A historical YA horror novel based on the infamous real-life inspiration for Countess Dracula
In 17th century Hungary, Anna Darvulia has just begun working as a scullery maid for the young and glamorous Countess Elizabeth Báthory. When Elizabeth takes a liking to Anna, she’s vaulted to the dream role of chambermaid, a far cry from the filthy servants’ quarters below. She receives wages generous enough to provide for her family, and the Countess begins to groom Anna as her friend and confidante. It’s not long before Anna falls completely under the Countess’s spell—and the Countess takes full advantage. Isolated from her former friends, family, and fiancé, Anna realizes she’s not a friend but a prisoner of the increasingly cruel Elizabeth. Then come the murders, and Anna knows it’s only a matter of time before the Blood Countess turns on her, too.

Thank you so much to Netgalley for this ARC! It was such a quick and exciting read, and I feel like I have gained a better understanding of the Blood Countess herself from reading it! It is a spectacular account of Lady Bathory’s descent into darkness, and there are a lot of names, places, and even tortures that are worked in from her actual history! I loved that we saw the story through a chambermaid’s eye, as it is someone who would have been close enough to Elizabeth to be privy to all of her inner workings. The author used this closeness to her advantage, and made her someone the countess couldn’t live without to justify why she was never slain in kind. Lana pieced this story together so beautifully!
When we meet Anna, she is a peasant. She lives with her violent father, her midwife mother, and her siblings. She is smart, kind, and talented, but she harbors a tortured heart. When she meets Elizabeth, she sees herself in her, and she is taken with her from the start. She thinks their chance meeting is the last time she will see her, but her haunted face never leaves her mind. So when the countess entreats her to come help her in her time of need, she does not hesitate; now leaving her mark on Lady Bathory as well. She is soon after sent for to be her chambermaid, and although things hold her back from doing so, a macabre series of events launches her forward and brings her to Elizabeth’s castle. At first, she is given a job in the scullery, trying to help keep her family afloat as she tries to win back Elizabeth’s favor. While there, the other girls regale her with stories of Elizabeth’s cruelty, but she can hardly believe her ears. Surely the kind countess she had met was under some sort of duress that made her act this way.

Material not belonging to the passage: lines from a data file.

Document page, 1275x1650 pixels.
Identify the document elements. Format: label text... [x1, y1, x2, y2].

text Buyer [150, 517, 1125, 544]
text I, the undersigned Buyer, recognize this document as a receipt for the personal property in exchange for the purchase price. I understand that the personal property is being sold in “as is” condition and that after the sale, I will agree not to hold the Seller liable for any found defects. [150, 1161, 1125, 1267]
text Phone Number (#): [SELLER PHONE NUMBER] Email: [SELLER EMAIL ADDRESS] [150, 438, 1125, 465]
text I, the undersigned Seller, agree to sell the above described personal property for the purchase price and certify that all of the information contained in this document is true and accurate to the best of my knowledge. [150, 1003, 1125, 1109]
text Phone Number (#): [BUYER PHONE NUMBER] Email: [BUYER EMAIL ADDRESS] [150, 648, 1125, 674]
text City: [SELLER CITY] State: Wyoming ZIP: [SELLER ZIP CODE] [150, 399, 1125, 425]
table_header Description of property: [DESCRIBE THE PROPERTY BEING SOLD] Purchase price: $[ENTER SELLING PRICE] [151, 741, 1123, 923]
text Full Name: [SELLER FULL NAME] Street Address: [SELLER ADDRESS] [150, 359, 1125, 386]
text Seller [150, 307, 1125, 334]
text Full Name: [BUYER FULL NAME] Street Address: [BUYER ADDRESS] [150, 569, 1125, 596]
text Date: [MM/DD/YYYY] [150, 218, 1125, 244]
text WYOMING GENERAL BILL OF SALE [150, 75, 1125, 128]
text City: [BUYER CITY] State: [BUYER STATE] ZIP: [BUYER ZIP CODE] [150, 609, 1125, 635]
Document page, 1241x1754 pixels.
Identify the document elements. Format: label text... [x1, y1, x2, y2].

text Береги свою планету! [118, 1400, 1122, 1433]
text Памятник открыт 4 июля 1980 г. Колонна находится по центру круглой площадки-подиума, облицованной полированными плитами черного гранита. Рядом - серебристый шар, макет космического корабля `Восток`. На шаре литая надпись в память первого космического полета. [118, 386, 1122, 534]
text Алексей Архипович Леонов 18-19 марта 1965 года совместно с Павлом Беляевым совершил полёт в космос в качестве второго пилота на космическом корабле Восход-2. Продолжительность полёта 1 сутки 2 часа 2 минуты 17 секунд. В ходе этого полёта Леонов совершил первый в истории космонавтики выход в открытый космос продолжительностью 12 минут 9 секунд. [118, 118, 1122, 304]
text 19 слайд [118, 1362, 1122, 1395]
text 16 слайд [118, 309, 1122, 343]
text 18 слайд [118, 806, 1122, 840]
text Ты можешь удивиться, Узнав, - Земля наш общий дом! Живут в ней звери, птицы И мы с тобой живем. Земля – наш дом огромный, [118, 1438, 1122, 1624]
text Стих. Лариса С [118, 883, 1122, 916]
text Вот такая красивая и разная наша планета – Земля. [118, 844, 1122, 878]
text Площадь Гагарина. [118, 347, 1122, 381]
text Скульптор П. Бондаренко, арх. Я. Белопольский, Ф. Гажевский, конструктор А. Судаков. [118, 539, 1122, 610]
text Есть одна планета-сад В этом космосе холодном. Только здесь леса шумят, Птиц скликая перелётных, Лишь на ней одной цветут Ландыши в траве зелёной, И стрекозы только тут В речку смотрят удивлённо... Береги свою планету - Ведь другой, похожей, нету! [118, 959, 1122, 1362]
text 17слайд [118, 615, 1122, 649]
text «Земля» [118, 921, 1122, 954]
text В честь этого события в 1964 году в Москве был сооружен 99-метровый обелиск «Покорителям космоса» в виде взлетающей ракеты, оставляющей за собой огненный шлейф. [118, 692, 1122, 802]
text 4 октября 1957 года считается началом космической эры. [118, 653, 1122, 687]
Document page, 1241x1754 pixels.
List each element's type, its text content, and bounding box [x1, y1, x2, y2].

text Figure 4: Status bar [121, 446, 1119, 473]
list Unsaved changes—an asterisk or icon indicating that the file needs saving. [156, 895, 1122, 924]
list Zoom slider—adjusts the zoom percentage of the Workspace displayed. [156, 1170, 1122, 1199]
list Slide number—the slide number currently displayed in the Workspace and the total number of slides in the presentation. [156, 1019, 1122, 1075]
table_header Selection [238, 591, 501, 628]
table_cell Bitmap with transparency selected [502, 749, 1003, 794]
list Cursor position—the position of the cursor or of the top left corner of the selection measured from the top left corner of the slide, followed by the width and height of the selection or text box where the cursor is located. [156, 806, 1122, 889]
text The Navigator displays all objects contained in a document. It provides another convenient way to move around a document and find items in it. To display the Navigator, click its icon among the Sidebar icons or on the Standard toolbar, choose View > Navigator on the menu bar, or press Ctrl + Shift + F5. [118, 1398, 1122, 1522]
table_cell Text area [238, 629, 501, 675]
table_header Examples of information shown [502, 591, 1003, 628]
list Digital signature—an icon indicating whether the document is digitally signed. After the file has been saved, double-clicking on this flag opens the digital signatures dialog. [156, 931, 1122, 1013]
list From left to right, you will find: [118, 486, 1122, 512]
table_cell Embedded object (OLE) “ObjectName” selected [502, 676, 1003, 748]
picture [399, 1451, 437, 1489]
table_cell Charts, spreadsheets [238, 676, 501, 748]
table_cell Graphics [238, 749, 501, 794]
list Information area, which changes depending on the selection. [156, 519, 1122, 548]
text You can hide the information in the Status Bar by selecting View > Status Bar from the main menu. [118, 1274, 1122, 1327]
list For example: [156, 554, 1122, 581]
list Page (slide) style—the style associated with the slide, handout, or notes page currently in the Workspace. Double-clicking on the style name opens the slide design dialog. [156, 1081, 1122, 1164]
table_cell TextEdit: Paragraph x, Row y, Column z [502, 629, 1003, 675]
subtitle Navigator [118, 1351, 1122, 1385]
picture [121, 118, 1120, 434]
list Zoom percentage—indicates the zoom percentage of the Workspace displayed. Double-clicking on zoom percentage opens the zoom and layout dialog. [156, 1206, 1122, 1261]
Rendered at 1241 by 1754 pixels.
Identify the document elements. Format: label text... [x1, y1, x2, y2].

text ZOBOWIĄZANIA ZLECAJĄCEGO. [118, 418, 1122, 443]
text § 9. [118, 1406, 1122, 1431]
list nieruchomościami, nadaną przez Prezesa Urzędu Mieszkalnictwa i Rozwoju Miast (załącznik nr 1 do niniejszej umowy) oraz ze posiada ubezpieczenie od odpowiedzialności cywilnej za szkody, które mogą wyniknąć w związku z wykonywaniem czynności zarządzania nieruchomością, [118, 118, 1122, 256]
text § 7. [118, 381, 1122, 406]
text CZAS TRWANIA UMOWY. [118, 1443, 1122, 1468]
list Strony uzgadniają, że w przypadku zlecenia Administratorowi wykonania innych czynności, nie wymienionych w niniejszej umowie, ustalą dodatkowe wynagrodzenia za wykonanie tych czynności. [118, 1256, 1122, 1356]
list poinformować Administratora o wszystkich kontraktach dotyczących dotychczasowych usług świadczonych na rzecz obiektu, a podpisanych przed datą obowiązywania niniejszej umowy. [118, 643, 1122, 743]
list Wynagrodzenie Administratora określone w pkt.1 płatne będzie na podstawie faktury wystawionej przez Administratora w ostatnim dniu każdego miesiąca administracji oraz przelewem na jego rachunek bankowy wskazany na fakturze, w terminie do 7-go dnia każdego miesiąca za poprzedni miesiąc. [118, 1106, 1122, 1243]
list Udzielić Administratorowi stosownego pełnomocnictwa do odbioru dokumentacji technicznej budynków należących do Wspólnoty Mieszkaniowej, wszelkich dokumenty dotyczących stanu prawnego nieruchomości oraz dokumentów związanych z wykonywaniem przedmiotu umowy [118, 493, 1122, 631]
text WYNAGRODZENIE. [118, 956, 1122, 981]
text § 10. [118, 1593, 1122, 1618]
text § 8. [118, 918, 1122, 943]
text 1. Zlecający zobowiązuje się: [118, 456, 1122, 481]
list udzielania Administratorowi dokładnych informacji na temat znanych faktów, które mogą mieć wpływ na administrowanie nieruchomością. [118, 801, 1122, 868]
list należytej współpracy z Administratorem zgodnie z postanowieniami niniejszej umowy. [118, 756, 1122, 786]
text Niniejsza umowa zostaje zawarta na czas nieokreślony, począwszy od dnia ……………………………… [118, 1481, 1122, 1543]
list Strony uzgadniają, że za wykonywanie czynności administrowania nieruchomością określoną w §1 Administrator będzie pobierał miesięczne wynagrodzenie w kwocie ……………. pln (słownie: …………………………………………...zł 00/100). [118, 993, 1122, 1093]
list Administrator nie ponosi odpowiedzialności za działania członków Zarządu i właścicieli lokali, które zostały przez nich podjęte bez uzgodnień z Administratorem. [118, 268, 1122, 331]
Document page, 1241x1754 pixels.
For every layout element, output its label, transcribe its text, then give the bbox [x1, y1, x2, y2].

She worms her way closer to Elizabeth as a way to gain more coin to send to her ailing family, and as she does, she realizes the problem must be her husband, Ferenc. Anna and Elizabeth grow even closer, shedding their professional relationship and becoming something more akin to lovers. Anna begins to see flashes of Lady Bathory’s evil herself, and takes it upon herself to try and calm the storm raging inside of her. When not even losing her husband helps, Anna slowly realizes that maybe Elizabeth was the terror all along, and she steadily declines into madness, using Anna’s affinity with herbs and healing for much darker purposes until the former chambermaid has had enough. She bites back, much harder than the countess ever expected, and Elizabeth’s story ends much like it does in real life; locked away in a tower until her death.
I love how this is, at its heart, the story of a girl who will fight for what she loves, and what she loves changes greatly in this book except for one thing; her family. She prizes her mother and her sister above all else, and it ends up being a weakness for her, as does her eventual love for the countess herself. It blinds her, as love is wont to do, to a lot of the bad parts of Elizabeth until it is nearly too late. At that point, she learns that the person she should love is herself: the stone-hearted witch that Elizabeth always thought her to be. She is such a strong and intelligent main character, and it was so cool to me how her tie to nature was something to be feared, as it more than likely would have been in this era. However, since she was the ‘pet’ of the countess, no one could touch her, but you could see everyone turn against her, even more so for continuing to stay at Lady Bathory’s side. When it was all said and done, this was an extremely quick and interesting read, full of lore and gore for those with dark hearts but also a glimmer of sunlight that is love; familial and otherwise. I immensely enjoyed it!